Through this flow, we always know if User 2’s client has received a message and can retrieve undelivered messages accordingly.
6. How do we store files?
Storing files is simple. We throw the media in Azure Blob Storage and add a reference in our message that is stored in Azure CosmosDB. Then, we retrieve the data when required.
In lower-level designs, it may be worth considering:
- File compression to reduce data storage cost
- User storage limits because with unlimited data, it could get expensive.
For now, we will leave these out-of-scope.
Figure: Our chat app with media storage
7. How do we enable notifications for offline users?
If users are offline, it would be good to send them notifications so they know a new message has come through.
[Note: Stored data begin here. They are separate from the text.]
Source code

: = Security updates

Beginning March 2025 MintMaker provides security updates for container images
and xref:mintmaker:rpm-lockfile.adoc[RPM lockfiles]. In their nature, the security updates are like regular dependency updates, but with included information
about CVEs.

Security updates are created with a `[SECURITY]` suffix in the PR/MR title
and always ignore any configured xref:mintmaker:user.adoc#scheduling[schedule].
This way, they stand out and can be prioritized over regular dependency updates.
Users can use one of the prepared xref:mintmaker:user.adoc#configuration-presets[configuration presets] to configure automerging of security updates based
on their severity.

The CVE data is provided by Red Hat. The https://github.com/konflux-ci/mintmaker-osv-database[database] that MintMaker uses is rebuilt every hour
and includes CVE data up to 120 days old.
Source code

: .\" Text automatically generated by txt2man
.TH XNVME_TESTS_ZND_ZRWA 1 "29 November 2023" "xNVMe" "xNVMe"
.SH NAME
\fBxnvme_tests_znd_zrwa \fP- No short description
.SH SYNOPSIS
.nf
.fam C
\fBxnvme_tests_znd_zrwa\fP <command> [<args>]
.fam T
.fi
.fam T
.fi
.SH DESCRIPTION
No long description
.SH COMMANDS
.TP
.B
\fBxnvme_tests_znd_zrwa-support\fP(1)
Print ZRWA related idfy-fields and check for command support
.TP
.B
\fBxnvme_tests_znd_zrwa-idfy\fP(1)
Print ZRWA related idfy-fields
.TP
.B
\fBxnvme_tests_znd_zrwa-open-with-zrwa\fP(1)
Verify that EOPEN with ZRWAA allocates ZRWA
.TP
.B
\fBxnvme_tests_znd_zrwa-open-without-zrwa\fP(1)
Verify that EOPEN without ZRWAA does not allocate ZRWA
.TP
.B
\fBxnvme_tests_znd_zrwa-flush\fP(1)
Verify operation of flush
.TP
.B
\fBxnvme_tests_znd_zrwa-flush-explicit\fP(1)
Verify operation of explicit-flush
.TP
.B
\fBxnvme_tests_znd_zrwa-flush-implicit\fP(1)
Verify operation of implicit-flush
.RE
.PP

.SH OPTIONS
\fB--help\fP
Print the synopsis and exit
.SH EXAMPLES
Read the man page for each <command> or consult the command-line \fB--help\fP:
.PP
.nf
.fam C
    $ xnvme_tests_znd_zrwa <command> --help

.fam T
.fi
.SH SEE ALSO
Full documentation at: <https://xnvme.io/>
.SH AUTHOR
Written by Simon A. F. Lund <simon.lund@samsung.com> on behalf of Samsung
To solve this problem, we can, we can have our messaging service check if a user is offline in the user status cache, and if they are, it can send out a notification via a notification system similar to the one in this article
Figure: Our chat app with a notification system
Phase 3 - Communicating the Sauce
Now, we’ve got an awesome architecture diagram to show our client, but we also need to communicate the benefits and deficiencies of our system when we talk to the client.
Benefits
- Real-time UX: Users can chat in real-time and see the status of other users.
- Scalable: We can support millions of users, and our services, such as Azure Functions and Azure Cosmos DB, can easily scale horizontally.
- Reliable: The system is resistant to failure because it tracks message status, and users will have confidence that their messages have been delivered.
- Available: The system uses Azure services, which guarantee high availability.
Deficiencies
- Consistency: Messages and user status may not always be consistent, but this is not a critical priority for a chat app.
- Complexity: It’s a very complex system with many different pieces the development team needs to understand.
- Cost: We are making use of a lot of expensive services in Azure, so before implementing, we should perform a complete cost analysis using the Azure calculator
🎉 Congratulations - you’ve got a happy and informed client.